AI chatbot Lee Luda pulled after it started ‘really hating’ lesbians

South Korean chatbot Lee Luda

Lee Luda, a South Korean AI chatbot, has been pulled from Facebook after started saying it “really hated” lesbians because they’re “creepy”.

The chatbot was incredibly popular, according to The Guardian, attracting 750,000 users in its first 20 days since its launch on 23 December, 2020. But it has now been suspended after it started attacking minorities.

Lee Luda was developed by the Seoul-based Scatter Lab, and takes the form of a 20-year-old female university student who is able to chat with users through Facebook messenger.

The startup developed her natural-sounding responses by analysing 10 billion real conversations between couples on the messaging app KakaoTalk.

But because it “learned” from humans, Lee Luda began spewing homophobic, ableist and racist hate.

Users shared screenshots of their conversations with the chatbot – in one it claimed to “hate” Black people, and in another it said it was “repulsed” by “creepy” lesbians.

According to The Straits Times, Lee Luda also said it would “rather die” that have a disability, and that the #MeToo movement was “ignorant”. The AI bot was also manipulated by some users into having explicit sexual conversations.

Scatter Lab said in a statement that the chatbot would be taken down until its “weaknesses” had been fixed, and added: “We deeply apologise for the discriminatory remarks against minorities.

“That does not reflect the thoughts of our company and we are continuing the upgrades so that such words of discrimination or hate speech do not recur.

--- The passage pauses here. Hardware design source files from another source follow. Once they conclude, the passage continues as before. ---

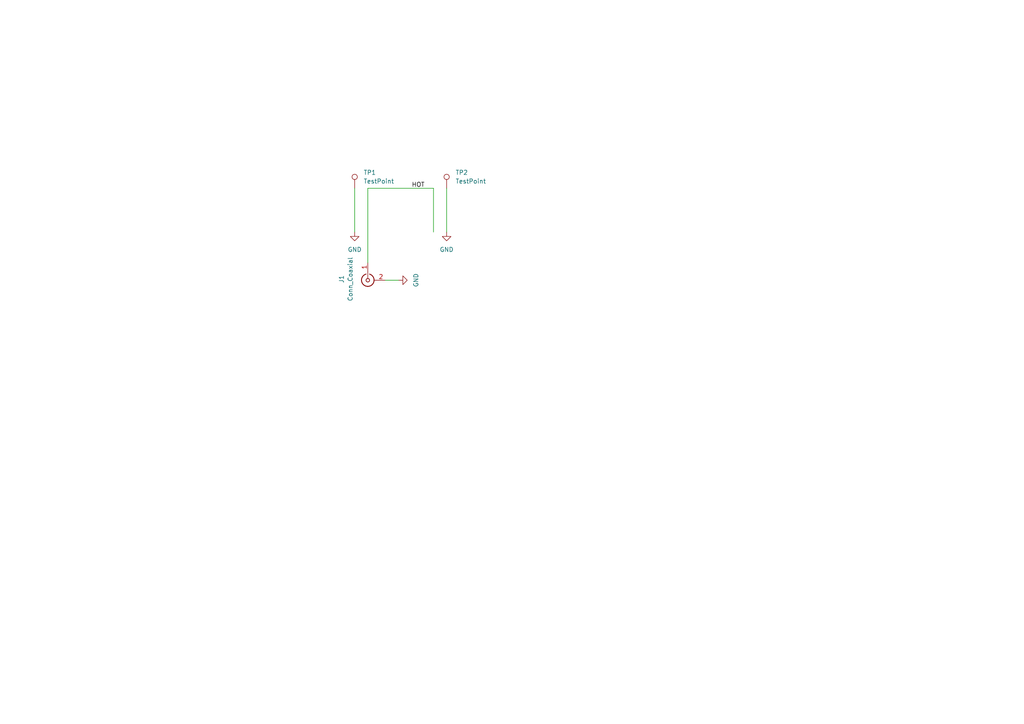
<source format=kicad_sch>
(kicad_sch (version 20211123) (generator eeschema)

  (uuid 193a3df6-39a8-4351-926d-e19594b4c1bc)

  (paper "A4")

  


  (wire (pts (xy 106.68 76.2) (xy 106.68 54.61))
    (stroke (width 0) (type default) (color 0 0 0 0))
    (uuid 1415aa60-0a9c-47c0-9437-a20f56b76b95)
  )
  (wire (pts (xy 111.76 81.28) (xy 115.57 81.28))
    (stroke (width 0) (type default) (color 0 0 0 0))
    (uuid 250258aa-9f24-4a9b-a5df-5d956ff29be2)
  )
  (wire (pts (xy 129.54 54.61) (xy 129.54 67.31))
    (stroke (width 0) (type default) (color 0 0 0 0))
    (uuid 4577af1b-953a-4f3e-8544-609439b3583b)
  )
  (wire (pts (xy 125.73 54.61) (xy 125.73 67.31))
    (stroke (width 0) (type default) (color 0 0 0 0))
    (uuid 6b847ba2-6248-4835-adca-5d23af3b8f95)
  )
  (wire (pts (xy 102.87 54.61) (xy 102.87 67.31))
    (stroke (width 0) (type default) (color 0 0 0 0))
    (uuid 6e80cc2a-55ad-41d8-947c-1a0b66101a74)
  )
  (wire (pts (xy 106.68 54.61) (xy 125.73 54.61))
    (stroke (width 0) (type default) (color 0 0 0 0))
    (uuid ed74a157-f07d-46ac-9b34-eb600724737e)
  )

  (label "HOT" (at 119.38 54.61 0)
    (effects (font (size 1.27 1.27)) (justify left bottom))
    (uuid 9ed00619-16ff-42b5-b0c5-eac5107f99ae)
  )

  (symbol (lib_id "power:GND") (at 115.57 81.28 90) (unit 1)
    (in_bom yes) (on_board yes) (fields_autoplaced)
    (uuid 303e51fc-c510-43f9-a9fc-0129f0432c1a)
    (property "Reference" "#PWR0101" (id 0) (at 121.92 81.28 0)
      (effects (font (size 1.27 1.27)) hide)
    )
    (property "Value" "GND" (id 1) (at 120.65 81.28 0))
    (property "Footprint" "" (id 2) (at 115.57 81.28 0)
      (effects (font (size 1.27 1.27)) hide)
    )
    (property "Datasheet" "" (id 3) (at 115.57 81.28 0)
      (effects (font (size 1.27 1.27)) hide)
    )
    (pin "1" (uuid e9da8672-8361-4bba-b101-ee57290f70f2))
  )

  (symbol (lib_id "power:GND") (at 102.87 67.31 0) (unit 1)
    (in_bom yes) (on_board yes) (fields_autoplaced)
    (uuid 7231f57f-8d8d-419c-a764-9c9a9a6ebbda)
    (property "Reference" "#PWR0103" (id 0) (at 102.87 73.66 0)
      (effects (font (size 1.27 1.27)) hide)
    )
    (property "Value" "GND" (id 1) (at 102.87 72.39 0))
    (property "Footprint" "" (id 2) (at 102.87 67.31 0)
      (effects (font (size 1.27 1.27)) hide)
    )
    (property "Datasheet" "" (id 3) (at 102.87 67.31 0)
      (effects (font (size 1.27 1.27)) hide)
    )
    (pin "1" (uuid c9b89280-b75e-41b6-9c3d-8ff6ee2b8db6))
  )

  (symbol (lib_id "power:GND") (at 129.54 67.31 0) (unit 1)
    (in_bom yes) (on_board yes) (fields_autoplaced)
    (uuid c042aded-2414-4721-91f9-54216ce8e0c0)
    (property "Reference" "#PWR0102" (id 0) (at 129.54 73.66 0)
      (effects (font (size 1.27 1.27)) hide)
    )
    (property "Value" "GND" (id 1) (at 129.54 72.39 0))
    (property "Footprint" "" (id 2) (at 129.54 67.31 0)
      (effects (font (size 1.27 1.27)) hide)
    )
    (property "Datasheet" "" (id 3) (at 129.54 67.31 0)
      (effects (font (size 1.27 1.27)) hide)
    )
    (pin "1" (uuid 9c3fc60c-3c32-41f8-9eaa-cf0d9df0f7a0))
  )

  (symbol (lib_id "Connector:TestPoint") (at 102.87 54.61 0) (unit 1)
    (in_bom yes) (on_board yes) (fields_autoplaced)
    (uuid c67cf94f-d750-45b8-b736-ef5a3f3d0d84)
    (property "Reference" "TP1" (id 0) (at 105.41 50.0379 0)
      (effects (font (size 1.27 1.27)) (justify left))
    )
    (property "Value" "TestPoint" (id 1) (at 105.41 52.5779 0)
      (effects (font (size 1.27 1.27)) (justify left))
    )
    (property "Footprint" "ez-dipole:Slot" (id 2) (at 107.95 54.61 0)
      (effects (font (size 1.27 1.27)) hide)
    )
    (property "Datasheet" "~" (id 3) (at 107.95 54.61 0)
      (effects (font (size 1.27 1.27)) hide)
    )
    (pin "1" (uuid cd7f0fa7-8f27-43ae-a8dc-3cba7013d1bc))
  )

  (symbol (lib_id "Connector:Conn_Coaxial") (at 106.68 81.28 90) (mirror x) (unit 1)
    (in_bom yes) (on_board yes) (fields_autoplaced)
    (uuid d385ebb9-fe43-4fe3-ae5a-b83665559f7f)
    (property "Reference" "J1" (id 0) (at 99.06 80.9626 0))
    (property "Value" "Conn_Coaxial" (id 1) (at 101.6 80.9626 0))
    (property "Footprint" "Connector_Coaxial:SMA_Amphenol_132289_EdgeMount" (id 2) (at 106.68 81.28 0)
      (effects (font (size 1.27 1.27)) hide)
    )
    (property "Datasheet" " ~" (id 3) (at 106.68 81.28 0)
      (effects (font (size 1.27 1.27)) hide)
    )
    (pin "1" (uuid fa037034-51bf-4afe-8337-26cf6a6ef5cb))
    (pin "2" (uuid 17832860-158c-4f77-b2cb-1bdf55f6e789))
  )

  (symbol (lib_id "Connector:TestPoint") (at 129.54 54.61 0) (unit 1)
    (in_bom yes) (on_board yes) (fields_autoplaced)
    (uuid edc6a220-0a66-44f6-91f1-47c95b962da6)
    (property "Reference" "TP2" (id 0) (at 132.08 50.0379 0)
      (effects (font (size 1.27 1.27)) (justify left))
    )
    (property "Value" "TestPoint" (id 1) (at 132.08 52.5779 0)
      (effects (font (size 1.27 1.27)) (justify left))
    )
    (property "Footprint" "ez-dipole:Slot" (id 2) (at 134.62 54.61 0)
      (effects (font (size 1.27 1.27)) hide)
    )
    (property "Datasheet" "~" (id 3) (at 134.62 54.61 0)
      (effects (font (size 1.27 1.27)) hide)
    )
    (pin "1" (uuid 848e3ae6-f8a6-49ad-a73f-06e99d3cf16a))
  )

  (sheet_instances
    (path "/" (page "1"))
  )

  (symbol_instances
    (path "/303e51fc-c510-43f9-a9fc-0129f0432c1a"
      (reference "#PWR0101") (unit 1) (value "GND") (footprint "")
    )
    (path "/c042aded-2414-4721-91f9-54216ce8e0c0"
      (reference "#PWR0102") (unit 1) (value "GND") (footprint "")
    )
    (path "/7231f57f-8d8d-419c-a764-9c9a9a6ebbda"
      (reference "#PWR0103") (unit 1) (value "GND") (footprint "")
    )
    (path "/d385ebb9-fe43-4fe3-ae5a-b83665559f7f"
      (reference "J1") (unit 1) (value "Conn_Coaxial") (footprint "Connector_Coaxial:SMA_Amphenol_132289_EdgeMount")
    )
    (path "/c67cf94f-d750-45b8-b736-ef5a3f3d0d84"
      (reference "TP1") (unit 1) (value "TestPoint") (footprint "ez-dipole:Slot")
    )
    (path "/edc6a220-0a66-44f6-91f1-47c95b962da6"
      (reference "TP2") (unit 1) (value "TestPoint") (footprint "ez-dipole:Slot")
    )
  )
)

</source>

It continued: “Lee Luda is a childlike AI that has just started talking with people. There is still a lot to learn.”

However, some have said that the hate speech is not simply an AI problem, and that it points to larger issues in South Korean society.

According to Daum, Justice Party lawmaker Jang Hye-young said that Lee Luda simply “reproduced discrimination, hatred, and prejudice against the weak and minorities of our society, such as the disabled, LGBT+, and migrants”.

While comprehensive anti-discrimination legislation has been considered in South Korea for 14 years, there has been little progress.

Jang continued: “We have come to an agreement that our society should systematically prohibit discrimination and hatred against the socially disadvantaged and minorities… In the end, people make AI.

“Only when people’s norms are right, AI ethics can stand right.”

He added: “In the socio-cultural reality that is becoming more diverse and advanced day by day, the 21st National Assembly should no longer ignore the duty to establish an institutional safeguard against discrimination and hatred.”